In Feb 2014 I stopped and didn’t drink for a year, again it was fantastic; I went through a rebirth of strength, positivity and possibility. I lost weight, I quit my job, we decided to move away from the city and start a new in a smaller town by the sea, which had always been our dream for our kids. I was so positive that after a year I deemed myself fixed and convinced myself that I could drink moderately. 

From 2015-2017 I drank on and off, I knew that I was better without booze, but I wanted to be “normal”. I would drink until I could not drink anymore, then I would have three months off and start again, I wanted to be a chic drinker with a fine wine, but it didn’t work, I have no off switch and controlling your drinking is exhausting. In summer of 2017 I sat on holiday again exhausted by a summer of drinking, I went on Soberistas and saw the download for Annie Grace’s Naked Mind, and reading it made me realise that I was truly done, that being sober is something worthy and strong and inspiring. I also read Bryony Gordon’s ‘Mad Girl’ which gave me the reassurance that my struggles with mental health were nothing to be ashamed of. So on the 17/08/2018 I made a commitment to life-long sobriety.  

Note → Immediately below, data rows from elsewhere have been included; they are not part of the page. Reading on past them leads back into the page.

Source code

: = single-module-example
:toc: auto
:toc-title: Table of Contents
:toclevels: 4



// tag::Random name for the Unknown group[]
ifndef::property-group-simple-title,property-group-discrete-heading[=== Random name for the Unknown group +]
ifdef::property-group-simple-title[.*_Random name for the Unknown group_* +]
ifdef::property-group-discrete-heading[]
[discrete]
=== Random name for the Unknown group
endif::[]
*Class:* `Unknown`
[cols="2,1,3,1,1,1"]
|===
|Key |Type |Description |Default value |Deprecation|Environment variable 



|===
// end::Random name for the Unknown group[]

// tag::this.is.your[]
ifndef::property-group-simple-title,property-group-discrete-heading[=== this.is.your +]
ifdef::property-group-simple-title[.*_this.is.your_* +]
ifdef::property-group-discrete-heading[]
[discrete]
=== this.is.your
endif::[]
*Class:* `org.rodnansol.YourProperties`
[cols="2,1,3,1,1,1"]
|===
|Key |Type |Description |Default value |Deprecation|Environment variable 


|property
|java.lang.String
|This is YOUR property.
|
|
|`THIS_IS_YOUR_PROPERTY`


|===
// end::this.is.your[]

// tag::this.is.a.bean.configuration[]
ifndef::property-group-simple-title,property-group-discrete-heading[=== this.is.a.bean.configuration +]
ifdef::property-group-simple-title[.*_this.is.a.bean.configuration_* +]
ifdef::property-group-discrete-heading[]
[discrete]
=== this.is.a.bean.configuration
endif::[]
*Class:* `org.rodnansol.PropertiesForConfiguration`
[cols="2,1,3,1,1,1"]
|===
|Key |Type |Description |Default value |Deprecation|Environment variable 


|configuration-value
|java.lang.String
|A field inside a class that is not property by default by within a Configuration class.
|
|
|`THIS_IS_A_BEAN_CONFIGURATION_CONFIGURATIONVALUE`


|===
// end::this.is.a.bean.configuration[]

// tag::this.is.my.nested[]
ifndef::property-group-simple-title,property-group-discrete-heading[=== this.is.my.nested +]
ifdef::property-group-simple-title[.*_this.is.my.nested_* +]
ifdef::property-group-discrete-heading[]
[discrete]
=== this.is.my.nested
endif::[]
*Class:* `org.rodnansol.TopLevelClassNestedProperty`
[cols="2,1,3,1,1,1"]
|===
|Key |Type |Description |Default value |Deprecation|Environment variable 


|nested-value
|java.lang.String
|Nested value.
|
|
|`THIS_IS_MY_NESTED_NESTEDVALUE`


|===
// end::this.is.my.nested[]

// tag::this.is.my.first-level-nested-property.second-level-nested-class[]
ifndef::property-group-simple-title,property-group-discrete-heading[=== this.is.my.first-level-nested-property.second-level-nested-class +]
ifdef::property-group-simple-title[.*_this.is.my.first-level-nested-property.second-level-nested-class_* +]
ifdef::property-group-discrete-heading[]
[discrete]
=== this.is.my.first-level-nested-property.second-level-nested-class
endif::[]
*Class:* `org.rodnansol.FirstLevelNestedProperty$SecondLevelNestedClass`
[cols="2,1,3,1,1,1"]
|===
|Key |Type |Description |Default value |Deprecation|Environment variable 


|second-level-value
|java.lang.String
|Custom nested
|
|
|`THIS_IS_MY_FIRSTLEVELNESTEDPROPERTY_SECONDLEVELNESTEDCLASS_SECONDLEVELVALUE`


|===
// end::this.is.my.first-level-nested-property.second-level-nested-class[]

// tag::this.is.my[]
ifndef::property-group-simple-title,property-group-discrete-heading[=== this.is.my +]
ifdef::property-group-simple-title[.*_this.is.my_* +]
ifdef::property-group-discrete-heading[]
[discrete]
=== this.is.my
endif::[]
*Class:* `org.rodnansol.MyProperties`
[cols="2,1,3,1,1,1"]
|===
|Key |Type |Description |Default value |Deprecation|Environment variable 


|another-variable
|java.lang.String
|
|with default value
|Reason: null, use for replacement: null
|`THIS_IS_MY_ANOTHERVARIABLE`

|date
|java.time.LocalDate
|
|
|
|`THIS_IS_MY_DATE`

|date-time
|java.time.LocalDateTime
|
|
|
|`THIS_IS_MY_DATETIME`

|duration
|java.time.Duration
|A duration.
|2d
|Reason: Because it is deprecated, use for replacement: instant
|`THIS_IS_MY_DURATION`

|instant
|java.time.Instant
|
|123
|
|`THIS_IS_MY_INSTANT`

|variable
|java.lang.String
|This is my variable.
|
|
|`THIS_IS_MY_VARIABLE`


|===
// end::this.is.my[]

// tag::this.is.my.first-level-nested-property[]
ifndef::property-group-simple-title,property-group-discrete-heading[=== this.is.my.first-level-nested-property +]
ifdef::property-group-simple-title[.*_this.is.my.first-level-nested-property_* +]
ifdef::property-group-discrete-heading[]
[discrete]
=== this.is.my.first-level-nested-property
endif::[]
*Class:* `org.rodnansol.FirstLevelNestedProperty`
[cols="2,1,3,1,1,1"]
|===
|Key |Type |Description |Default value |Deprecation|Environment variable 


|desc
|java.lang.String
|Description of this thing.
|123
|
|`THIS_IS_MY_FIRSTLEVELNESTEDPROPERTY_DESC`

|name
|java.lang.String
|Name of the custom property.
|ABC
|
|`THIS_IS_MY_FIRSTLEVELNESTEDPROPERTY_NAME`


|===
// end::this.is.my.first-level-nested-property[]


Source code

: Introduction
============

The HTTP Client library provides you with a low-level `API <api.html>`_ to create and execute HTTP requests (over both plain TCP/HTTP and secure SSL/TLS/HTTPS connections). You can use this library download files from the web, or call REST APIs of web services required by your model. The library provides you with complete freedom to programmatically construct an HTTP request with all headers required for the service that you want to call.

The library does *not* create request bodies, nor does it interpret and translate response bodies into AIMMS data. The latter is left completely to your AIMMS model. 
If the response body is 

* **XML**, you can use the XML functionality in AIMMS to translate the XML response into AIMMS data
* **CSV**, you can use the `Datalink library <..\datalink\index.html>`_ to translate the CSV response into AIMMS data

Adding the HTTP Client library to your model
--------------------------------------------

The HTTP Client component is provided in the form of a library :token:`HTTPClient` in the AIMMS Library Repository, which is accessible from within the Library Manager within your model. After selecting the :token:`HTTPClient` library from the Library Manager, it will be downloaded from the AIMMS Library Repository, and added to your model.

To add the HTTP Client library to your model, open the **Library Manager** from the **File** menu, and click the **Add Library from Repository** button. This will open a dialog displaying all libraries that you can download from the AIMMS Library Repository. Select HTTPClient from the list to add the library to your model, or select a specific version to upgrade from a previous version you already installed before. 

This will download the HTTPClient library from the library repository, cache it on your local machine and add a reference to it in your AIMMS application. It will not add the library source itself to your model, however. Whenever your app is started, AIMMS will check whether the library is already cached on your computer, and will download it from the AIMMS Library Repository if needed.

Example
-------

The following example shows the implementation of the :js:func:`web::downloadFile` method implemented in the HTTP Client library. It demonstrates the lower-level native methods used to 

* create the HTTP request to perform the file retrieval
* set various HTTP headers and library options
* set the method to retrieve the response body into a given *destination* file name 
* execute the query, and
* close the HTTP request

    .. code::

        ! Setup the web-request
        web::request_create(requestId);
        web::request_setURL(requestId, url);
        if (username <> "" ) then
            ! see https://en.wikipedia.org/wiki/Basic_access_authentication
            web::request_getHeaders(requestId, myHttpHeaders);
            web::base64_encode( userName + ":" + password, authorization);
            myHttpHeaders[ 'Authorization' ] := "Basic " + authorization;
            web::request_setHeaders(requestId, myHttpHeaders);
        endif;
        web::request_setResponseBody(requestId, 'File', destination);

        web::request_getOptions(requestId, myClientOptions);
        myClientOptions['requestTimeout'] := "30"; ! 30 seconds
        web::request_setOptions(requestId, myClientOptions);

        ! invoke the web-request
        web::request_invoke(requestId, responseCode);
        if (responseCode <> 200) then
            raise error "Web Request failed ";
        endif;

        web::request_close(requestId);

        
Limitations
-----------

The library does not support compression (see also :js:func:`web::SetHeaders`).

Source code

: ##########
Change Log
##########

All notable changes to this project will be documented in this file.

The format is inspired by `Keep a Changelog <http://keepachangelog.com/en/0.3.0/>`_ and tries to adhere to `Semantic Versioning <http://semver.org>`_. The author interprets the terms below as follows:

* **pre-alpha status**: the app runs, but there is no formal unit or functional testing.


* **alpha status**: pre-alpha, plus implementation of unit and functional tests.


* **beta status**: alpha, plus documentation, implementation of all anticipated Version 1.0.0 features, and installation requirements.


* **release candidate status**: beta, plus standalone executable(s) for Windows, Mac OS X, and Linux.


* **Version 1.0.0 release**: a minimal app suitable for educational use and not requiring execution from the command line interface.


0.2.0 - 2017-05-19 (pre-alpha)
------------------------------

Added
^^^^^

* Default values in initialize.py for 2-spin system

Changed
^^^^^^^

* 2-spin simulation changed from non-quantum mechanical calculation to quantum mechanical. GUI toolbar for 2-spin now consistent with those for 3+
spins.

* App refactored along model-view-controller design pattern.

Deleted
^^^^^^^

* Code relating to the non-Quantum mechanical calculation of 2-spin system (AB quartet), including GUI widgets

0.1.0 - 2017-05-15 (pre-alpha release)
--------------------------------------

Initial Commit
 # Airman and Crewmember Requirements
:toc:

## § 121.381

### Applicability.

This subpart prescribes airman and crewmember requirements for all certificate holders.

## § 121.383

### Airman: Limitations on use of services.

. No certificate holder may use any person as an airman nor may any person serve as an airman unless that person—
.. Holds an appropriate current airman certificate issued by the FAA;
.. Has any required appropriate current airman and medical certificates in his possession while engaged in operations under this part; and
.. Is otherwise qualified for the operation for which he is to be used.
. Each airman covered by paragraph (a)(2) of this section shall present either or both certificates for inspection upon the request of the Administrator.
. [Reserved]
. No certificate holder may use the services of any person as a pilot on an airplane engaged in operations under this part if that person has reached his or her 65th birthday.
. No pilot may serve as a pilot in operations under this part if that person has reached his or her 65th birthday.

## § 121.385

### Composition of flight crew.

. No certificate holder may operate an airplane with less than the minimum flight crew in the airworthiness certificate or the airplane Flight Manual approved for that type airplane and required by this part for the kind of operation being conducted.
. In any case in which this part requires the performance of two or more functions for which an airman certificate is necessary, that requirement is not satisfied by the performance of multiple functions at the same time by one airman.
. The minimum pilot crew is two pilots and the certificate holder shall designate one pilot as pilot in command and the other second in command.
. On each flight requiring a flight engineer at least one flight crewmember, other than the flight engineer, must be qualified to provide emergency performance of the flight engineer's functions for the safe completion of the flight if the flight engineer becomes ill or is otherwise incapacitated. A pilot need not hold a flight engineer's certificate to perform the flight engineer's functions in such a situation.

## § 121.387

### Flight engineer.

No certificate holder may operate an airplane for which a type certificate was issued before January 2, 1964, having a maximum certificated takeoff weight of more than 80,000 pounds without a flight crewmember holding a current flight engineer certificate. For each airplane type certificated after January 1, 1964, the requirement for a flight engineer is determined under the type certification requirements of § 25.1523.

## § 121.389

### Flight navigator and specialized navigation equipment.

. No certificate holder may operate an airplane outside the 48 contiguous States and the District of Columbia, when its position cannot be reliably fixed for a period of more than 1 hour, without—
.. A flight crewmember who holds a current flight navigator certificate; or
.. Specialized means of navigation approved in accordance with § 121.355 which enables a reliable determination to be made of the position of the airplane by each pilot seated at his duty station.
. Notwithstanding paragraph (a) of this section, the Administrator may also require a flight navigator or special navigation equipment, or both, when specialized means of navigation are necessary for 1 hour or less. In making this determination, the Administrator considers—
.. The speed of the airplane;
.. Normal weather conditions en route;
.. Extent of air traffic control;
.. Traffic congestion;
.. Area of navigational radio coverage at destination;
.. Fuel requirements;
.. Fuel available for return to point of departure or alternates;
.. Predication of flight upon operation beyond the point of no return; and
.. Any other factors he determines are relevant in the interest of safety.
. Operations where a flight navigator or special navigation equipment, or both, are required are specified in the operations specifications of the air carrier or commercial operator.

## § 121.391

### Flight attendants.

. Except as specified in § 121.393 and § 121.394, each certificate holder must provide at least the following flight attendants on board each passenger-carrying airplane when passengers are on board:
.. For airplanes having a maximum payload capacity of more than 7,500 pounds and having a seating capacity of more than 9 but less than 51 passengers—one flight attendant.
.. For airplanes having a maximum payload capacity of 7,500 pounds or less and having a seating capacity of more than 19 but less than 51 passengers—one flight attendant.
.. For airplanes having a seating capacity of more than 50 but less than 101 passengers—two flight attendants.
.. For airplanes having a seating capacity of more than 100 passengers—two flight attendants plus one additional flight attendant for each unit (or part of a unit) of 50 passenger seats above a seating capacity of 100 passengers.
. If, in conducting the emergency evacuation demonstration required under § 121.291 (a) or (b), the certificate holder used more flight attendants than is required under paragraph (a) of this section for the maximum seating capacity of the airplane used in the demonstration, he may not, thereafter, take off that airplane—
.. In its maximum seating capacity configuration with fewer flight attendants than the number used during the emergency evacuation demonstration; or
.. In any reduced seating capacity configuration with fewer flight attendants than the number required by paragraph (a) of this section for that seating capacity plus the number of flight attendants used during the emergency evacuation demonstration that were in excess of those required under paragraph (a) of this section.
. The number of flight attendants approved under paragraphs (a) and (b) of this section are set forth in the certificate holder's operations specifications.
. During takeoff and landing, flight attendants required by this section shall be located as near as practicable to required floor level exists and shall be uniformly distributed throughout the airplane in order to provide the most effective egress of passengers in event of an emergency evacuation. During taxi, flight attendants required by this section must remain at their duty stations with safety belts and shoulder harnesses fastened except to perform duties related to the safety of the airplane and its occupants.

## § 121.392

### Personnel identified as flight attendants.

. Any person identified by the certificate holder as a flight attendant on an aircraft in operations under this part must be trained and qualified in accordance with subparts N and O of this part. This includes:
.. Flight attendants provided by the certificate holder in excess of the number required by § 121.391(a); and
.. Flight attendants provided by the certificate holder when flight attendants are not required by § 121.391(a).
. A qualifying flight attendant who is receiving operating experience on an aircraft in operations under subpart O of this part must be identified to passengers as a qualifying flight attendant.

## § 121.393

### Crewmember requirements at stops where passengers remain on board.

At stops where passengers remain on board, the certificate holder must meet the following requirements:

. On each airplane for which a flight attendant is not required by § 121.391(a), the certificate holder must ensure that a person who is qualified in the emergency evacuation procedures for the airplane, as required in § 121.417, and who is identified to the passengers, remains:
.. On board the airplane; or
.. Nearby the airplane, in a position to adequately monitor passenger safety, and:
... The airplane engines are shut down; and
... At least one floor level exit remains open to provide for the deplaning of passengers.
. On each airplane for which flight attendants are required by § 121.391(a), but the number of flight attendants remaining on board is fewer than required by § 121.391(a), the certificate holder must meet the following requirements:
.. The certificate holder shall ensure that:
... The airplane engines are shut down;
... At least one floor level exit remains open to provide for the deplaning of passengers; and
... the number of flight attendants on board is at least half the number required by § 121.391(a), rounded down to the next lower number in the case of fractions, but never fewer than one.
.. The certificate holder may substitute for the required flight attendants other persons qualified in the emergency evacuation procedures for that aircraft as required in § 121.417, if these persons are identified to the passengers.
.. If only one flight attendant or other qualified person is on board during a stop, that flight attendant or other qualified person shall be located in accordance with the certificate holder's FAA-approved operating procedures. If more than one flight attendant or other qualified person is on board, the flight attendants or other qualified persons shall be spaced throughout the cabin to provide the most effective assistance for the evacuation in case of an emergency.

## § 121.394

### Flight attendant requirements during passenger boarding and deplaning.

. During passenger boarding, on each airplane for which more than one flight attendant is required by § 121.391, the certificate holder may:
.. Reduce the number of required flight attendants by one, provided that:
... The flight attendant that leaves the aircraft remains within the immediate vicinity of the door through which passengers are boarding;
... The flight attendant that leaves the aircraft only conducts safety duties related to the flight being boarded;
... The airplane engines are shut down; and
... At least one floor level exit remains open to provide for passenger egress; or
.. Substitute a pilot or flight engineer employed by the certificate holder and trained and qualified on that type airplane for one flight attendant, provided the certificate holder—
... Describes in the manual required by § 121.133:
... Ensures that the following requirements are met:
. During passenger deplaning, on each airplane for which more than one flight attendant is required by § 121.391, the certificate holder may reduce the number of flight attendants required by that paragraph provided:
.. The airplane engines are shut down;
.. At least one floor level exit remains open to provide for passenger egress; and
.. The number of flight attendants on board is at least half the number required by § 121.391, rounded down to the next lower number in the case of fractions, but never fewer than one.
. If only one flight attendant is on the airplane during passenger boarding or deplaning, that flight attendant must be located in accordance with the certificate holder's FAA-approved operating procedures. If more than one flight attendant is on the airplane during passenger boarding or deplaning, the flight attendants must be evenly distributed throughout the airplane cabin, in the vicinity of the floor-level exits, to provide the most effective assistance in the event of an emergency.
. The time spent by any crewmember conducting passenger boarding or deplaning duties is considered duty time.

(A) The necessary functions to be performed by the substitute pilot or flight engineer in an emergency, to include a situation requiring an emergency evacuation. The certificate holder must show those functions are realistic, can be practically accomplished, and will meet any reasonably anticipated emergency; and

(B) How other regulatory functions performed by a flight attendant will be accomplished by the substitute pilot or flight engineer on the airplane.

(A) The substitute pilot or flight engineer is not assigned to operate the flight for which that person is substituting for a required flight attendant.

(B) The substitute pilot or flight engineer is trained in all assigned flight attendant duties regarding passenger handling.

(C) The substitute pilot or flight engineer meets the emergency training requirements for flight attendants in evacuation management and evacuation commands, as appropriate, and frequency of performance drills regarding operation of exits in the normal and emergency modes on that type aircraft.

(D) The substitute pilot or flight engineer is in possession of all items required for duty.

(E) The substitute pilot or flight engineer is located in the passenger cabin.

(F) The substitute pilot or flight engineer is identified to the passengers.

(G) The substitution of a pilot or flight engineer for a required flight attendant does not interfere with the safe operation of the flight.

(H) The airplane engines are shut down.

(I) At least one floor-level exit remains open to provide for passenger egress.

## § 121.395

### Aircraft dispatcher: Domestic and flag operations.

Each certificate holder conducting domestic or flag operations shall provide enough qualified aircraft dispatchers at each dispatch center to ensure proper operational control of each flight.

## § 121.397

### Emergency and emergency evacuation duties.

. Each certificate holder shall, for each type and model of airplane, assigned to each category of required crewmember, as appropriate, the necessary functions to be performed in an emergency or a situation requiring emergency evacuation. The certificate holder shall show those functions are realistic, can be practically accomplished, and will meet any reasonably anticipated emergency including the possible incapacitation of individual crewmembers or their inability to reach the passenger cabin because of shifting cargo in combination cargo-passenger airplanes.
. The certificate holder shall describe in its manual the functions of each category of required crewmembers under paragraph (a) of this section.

I realised that if I shared my story, it could help, so I engaged with the sober community on Instagram and Facebook and listened to podcasts and started going to events and realised that there is a really wonderful community of sober people. I don’t regret or feel my sobriety has been forced upon me, I have chosen sobriety for me, my body and my brain. It has been the biggest gift and I am SO happy to be sober.